Слабыми своими руками вырыла Елизавета могилу, опустила туда тело супруга, засыпала землей и положила сверху камень, чтобы дикие звери не могли его вырыть.
И пошла дальше.
Она находила самых несчастных, самых обиженных и утешала их, как могла.
И когда того хотели, ложилась с прокаженными рядом и дарила их супружескими ласками, и они пили последнюю радость, какую она могла дать.
И все прокаженные прозвали ее — «Сосудом светлой радости», ибо никому не было от нее отказа.
И сколько ни пребывала она с больными, болезнь не приставала к ней, и с каждым днем красота ее увеличивалась.
И под конец на нее трудно было смотреть, так прекрасно было ее лицо, и так сияли глаза.
Целый год переходила она с места на место, погребая мертвых и служа живым, пока не пришла снова в свой город.
На воротах замка увидела она указ графа Фомы, дяди ее, которым она объявлялась лишенной престола за распутство и блуд.
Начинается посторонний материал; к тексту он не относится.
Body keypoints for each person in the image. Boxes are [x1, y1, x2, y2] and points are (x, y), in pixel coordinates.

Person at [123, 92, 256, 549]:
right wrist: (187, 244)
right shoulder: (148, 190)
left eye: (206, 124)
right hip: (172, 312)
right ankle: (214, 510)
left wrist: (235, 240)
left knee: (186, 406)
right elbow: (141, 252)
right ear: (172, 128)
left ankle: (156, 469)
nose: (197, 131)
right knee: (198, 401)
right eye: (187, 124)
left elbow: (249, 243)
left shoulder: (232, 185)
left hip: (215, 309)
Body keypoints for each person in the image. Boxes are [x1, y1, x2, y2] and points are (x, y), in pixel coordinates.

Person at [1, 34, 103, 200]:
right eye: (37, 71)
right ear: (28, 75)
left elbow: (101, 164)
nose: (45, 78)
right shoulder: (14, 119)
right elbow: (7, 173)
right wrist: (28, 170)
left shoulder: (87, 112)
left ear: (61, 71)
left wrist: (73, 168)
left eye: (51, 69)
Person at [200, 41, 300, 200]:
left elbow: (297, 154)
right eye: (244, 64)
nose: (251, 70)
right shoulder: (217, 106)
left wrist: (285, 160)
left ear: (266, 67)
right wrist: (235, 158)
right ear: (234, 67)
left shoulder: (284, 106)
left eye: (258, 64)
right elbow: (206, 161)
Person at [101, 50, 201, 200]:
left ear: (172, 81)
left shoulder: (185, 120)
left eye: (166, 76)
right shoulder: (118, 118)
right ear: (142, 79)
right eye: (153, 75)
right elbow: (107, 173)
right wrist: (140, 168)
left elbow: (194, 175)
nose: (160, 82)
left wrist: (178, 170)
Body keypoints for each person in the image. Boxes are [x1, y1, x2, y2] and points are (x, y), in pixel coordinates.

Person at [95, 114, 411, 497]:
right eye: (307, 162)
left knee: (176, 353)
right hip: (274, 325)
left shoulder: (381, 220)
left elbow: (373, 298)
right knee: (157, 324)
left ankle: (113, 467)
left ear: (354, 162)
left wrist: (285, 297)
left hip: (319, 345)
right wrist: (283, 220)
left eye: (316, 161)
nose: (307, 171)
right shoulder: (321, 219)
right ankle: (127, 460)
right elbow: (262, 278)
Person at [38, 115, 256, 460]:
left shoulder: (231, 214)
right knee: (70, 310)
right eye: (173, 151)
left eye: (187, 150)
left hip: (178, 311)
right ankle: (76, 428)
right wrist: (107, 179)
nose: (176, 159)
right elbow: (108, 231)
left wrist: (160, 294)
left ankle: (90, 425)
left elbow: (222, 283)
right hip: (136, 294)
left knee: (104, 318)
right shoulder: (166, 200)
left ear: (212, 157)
И всем жителям предписывалось при встрече с ней схватить ее и доставить государю всемилостивейшему, герцогу Фоме, милостью Божьей.
Тогда села она на дорожный камень отдохнуть и собраться с силами. Но тут подошла стража и схватила ее.
Ее посадили в темницу и поставили верных часовых, чтобы она никуда не могла убежать. А ночью пришел к ней граф и гневно спросил, хочет ли она купить себе жизнь ценой одной ночи. Он был распален страстью и не мог от того громко говорить и только хрипел.
И Елизавета сказала ему: — «Нет».
После приходил к ней духовник ее, аббат Кароцци, говорил слова утешения, а когда она исповедалась во всех делах своих, то сказал:
«Давно уже, дочь моя, из-за тебя я жестоко истязую плоть. И не все ли тебе равно? Ты ведь принадлежала всем и каждому, неужели теперь ты откажешь тому, кто последний дает тебе слова утешения и надежды? Отдайся мне только раз, и я добьюсь отмены смертной казни».
И в первый раз разгневалась юница и велела ему выйти вон. И, когда монах выходил из темницы, стража расступилась в страхе от скрежета его зубов.